Always Low Values. Always.

By Mina Xavier, December 3, 2008 8:11 am

I will not waste my keystrokes trying to scandalize behemoth retailer Walmart for its glaring lack of foresight or concern for the safety of its employees or its customers. Nor will I engage in a bitter dissertation about the corporate distortion of a benign Christian tradition that has brought us to this point of shop-or-die economic Darwinism. I will instead simply let the facts speak for themselves.

Most of us have worked retail jobs that have made us feel about as appreciated as a toilet seat. Few of us have ever experienced the monumental failure of humanity that ended the life of 34 year old Jdimytai Damour. At a staggering six-foot-five, 270 pounds, Damour was not exactly an easy man to topple, yet on the morning of November 28th a crowd estimated at around 2,000 people surged the entrance to the Walmart where Damour worked and brought the large metal doors crashing down onto him.

“Those hundreds of people who did make their way into the store, literally had to step over or around him or unfortunately on him to get into the Wal-Mart store,” Police Commissioner Lawrence Mulvey said earlier this week.

There we have it. Even after their explosive entry into the storefront the crowd did not scatter in a panic, nor did they back away from the building with the obvious anticipation of law enforcement descending upon the chaos they had just created. They just marched on in, over the gates they had destroyed, and over the man trapped beneath them. This man was literally crushed to death.

In the aftermath of the incident every new fact that emerges seems worse than the last. Fourteen year old Alicio Sgro reported that her arm was broken by an enraged shopper forcing his way past her. A twenty-eight year old woman who was eight months pregnant was knocked to the floor in the surge. At last report, mother and baby are fine.

Jordan Hecht, the attorney representing the family of Damour, has filed suit in the state Supreme Court in Bronx, NY against the infamous corporate retailer. Also named in the suit was the Nassau County Police Department, who may very well be blameless; retailers in the shopping center were clearly instructed in the weeks prior to the incident that each store was responsible for its own security and crowd control.

No official store security was on-hand according to current reports and although there was a claim that barricades were in use, it would not seem that they were inside the doorway or effective in preventing access to it.

Peter Goodman, an economics writer for the New York Times, seems bent on portraying these stampeders as hapless victims in a terrifying scheme of corporate greed to take advantage of their dire financial circumstances.

They were engaging in early-morning shopping as contact sport. American business has long excelled at creating a sense of shortage amid abundance, an anxiety that one must act now or miss out. It seemed fitting then, in a tragic way, that the holiday season began with violence fueled by desperation; with a mob making a frantic reach for things they wanted badly, knowing they might go home empty-handed.

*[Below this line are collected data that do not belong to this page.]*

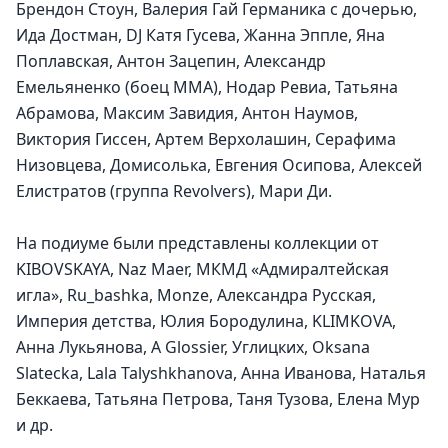
Брендон Стоун, Валерия Гай Германика с дочерью, 
Ида Достман, DJ Катя Гусева, Жанна Эппле, Яна 
Поплавская, Антон Зацепин, Александр 
Емельяненко (боец MMA), Нодар Ревиа, Татьяна 
Абрамова, Максим Завидия, Антон Наумов, 
Виктория Гиссен, Артем Верхолашин, Серафима 
Низовцева, Домисолька, Евгения Осипова, Алексей 
Елистратов (группа Revolvers), Мари Ди.
На подиуме были представлены коллекции от 
KIBOVSKAYA, Naz Maer, МКМД «Адмиралтейская 
игла», Ru_bashka, Monze, Александра Русская,  
Империя детства, Юлия Бородулина, KLIMKOVA, 
Анна Лукьянова, А Glossier, Углицких, Oksana 
Slatecka, Lala Talyshkhanova, Анна Иванова, Наталья 
Беккаева, Татьяна Петрова, Таня Тузова, Елена Мур 
и др. 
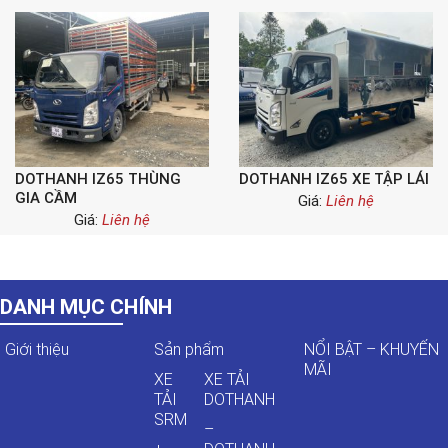
DOTHANH IZ65 THÙNG
DOTHANH IZ65 XE TẬP LÁI
GIA CẦM
Giá:
Liên hệ
Giá:
Liên hệ
DANH MỤC CHÍNH
Giới thiệu
Sản phẩm
NỔI BẬT – KHUYẾN
MÃI
XE
XE TẢI
TẢI
DOTHANH
SRM
–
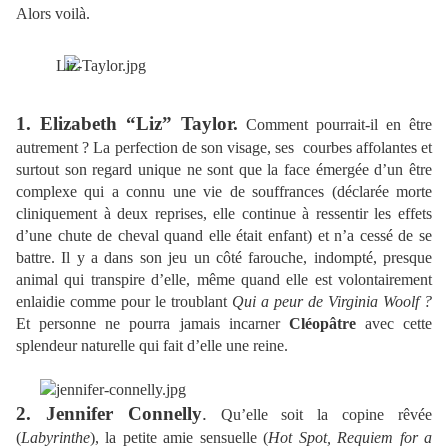
Alors voilà.
1. Elizabeth “Liz” Taylor.
Comment pourrait-il en être
autrement ? La perfection de son visage, ses courbes affolantes et
surtout son regard unique ne sont que la face émergée d’un être
complexe qui a connu une vie de souffrances (déclarée morte
cliniquement à deux reprises, elle continue à ressentir les effets
d’une chute de cheval quand elle était enfant) et n’a cessé de se
battre. Il y a dans son jeu un côté farouche, indompté, presque
animal qui transpire d’elle, même quand elle est volontairement
enlaidie comme pour le troublant
Qui a peur de Virginia Woolf ?
Et personne ne pourra jamais incarner
Cléopâtre
avec cette
splendeur naturelle qui fait d’elle une reine.
2. Jennifer Connelly
.
Qu’elle soit la copine rêvée
(
Labyrinthe
), la petite amie sensuelle (
Hot Spot, Requiem for a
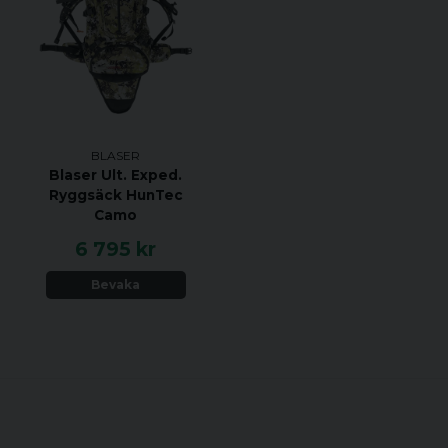
BLASER
Blaser Ult. Exped.
Ryggsäck HunTec
Camo
6 795 kr
Bevaka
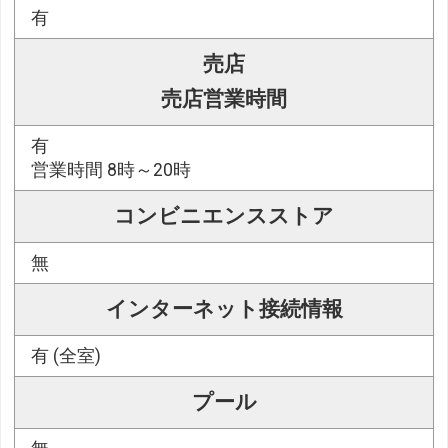
有
売店
売店営業時間
有
営業時間 8時～20時
コンビニエンスストア
無
インターネット接続情報
有 (全室)
プール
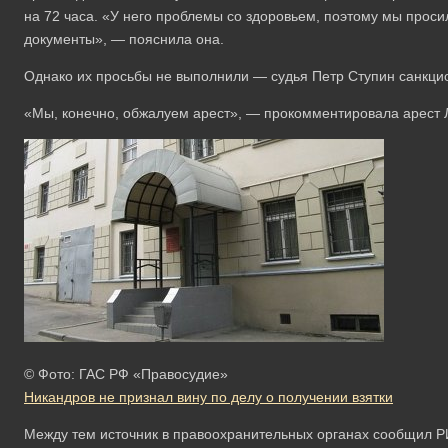
на 72 часа. «У него проблемы со здоровьем, поэтому мы проси
документы», — пояснила она.
Однако их просьбы не выполнили — судья Петр Ступин санкци
«Мы, конечно, обжалуем арест», — прокомментировала арест 
© Фото: ГАС РФ «Правосудие»
Никандров не признал вину по делу о получении взятки
Между тем источник в правоохранительных органах сообщил РИ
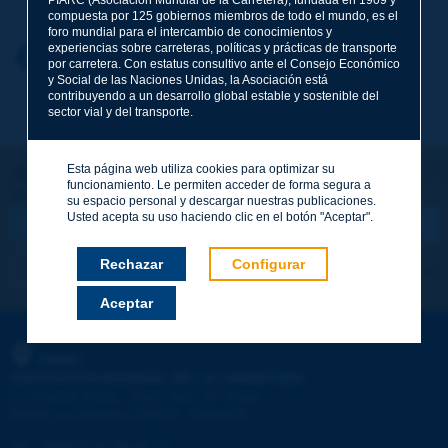
compuesta por 125 gobiernos miembros de todo el mundo, es el
foro mundial para el intercambio de conocimientos y
experiencias sobre carreteras, políticas y prácticas de transporte
Nombre
*
Volver al tema
por carretera. Con estatus consultivo ante el Consejo Económico
y Social de las Naciones Unidas, la Asociación está
contribuyendo a un desarrollo global estable y sostenible del
sector vial y del transporte.
Correo electrónico
*
Esta página web utiliza cookies para optimizar su
¡Sigamos en contacto!
funcionamiento. Le permiten acceder de forma segura a
SUSCRIBIRSE A LA NEWSLETTER DE PIARC
Mensaje
*
su espacio personal y descargar nuestras publicaciones.
Usted acepta su uso haciendo clic en el botón "Aceptar".
Rechazar
Configurar
Me suscribo
Ver los archivos
Aceptar
Enviar
PIARC
ASOCIACIÓN MUNDIAL DE LA CARRETERA
e
La Grande Arche - Paroi Sud - 5
étage
92055 La Défense CEDEX - FRANCE
Tel.
:
+33 (1) 47 96 81 21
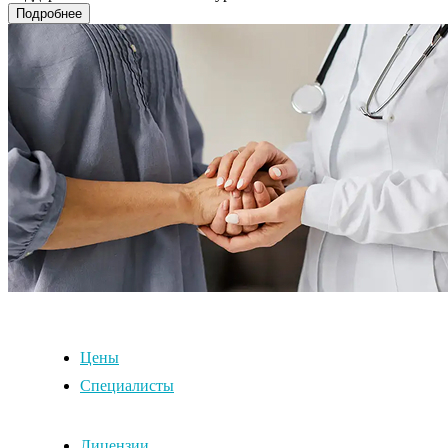
Подробнее
Цены
Специалисты
Лицензии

If we are expected to give this incident the pardon of “violence fueled by desperation”, then I will make the necessary counterpoint that we, as Americans, are only now being forced to learn what true desperation feels like. Our recent economic debacle has exposed a nationwide vulnerability that our poor have always known but the rest of us would rather suppress than confront. For the benefit of context, consider a vignette from the history of a nation known all too well for poverty and suppression.

On May 14, 1896 a crowd of over 300,000 Russian citizens gathered in Khodinka Field along the outskirts of Moscow for the coronation ceremony of Czar Nicholas II. To commemorate the event, the royal court had commissioned beautiful hand-enameled cups to be given away to gatherers. Also to be given away en masse was food and drink, but word (or rumor) spread quickly through the crowd that the supply was insufficient … triggering a stampede that ended in the crushing deaths of anywhere between several hundred to several thousand people, many of whom were simply desperate for food. In this unforeseen context, each cup was therefore known as a “Cup of Sorrows”. In researching the specifics for this report, I am amused by the irony that I got more matches for web pages selling the cups as top-dollar collectible antiques than pages giving reliable historical background on the incident that made them so valuable in the first place.

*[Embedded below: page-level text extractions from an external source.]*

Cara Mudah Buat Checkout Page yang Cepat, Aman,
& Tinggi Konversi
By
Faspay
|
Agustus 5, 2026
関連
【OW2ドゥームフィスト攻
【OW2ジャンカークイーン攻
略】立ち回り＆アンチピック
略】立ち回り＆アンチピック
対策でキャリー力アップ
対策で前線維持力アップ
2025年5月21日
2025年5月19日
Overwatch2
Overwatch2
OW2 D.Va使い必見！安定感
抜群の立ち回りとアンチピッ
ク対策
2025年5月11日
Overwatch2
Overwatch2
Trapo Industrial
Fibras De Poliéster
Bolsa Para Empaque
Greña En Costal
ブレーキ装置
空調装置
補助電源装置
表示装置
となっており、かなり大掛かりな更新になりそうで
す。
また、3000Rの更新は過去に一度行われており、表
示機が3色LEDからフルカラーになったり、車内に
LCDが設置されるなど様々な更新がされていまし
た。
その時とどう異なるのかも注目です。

Goodman’s hyperbole of mindless desperado as an acceptable catalyst for this sort of grotesque social cannibalism, wherein we destroy strangers to fulfill our obligations to loved ones, is a misfire. I believe that the facts speak clearly to another, less palatable truth: people are bombarded with advertising for objects they could never afford. Tease them with the opportunity to lay hands on it, and they will sacrifice their time, their health, their reputations and their honor to get it. That single choice is what seperates victim from aggressor and puts the integrity of our entire culture on its back under the crush of blatant materialism.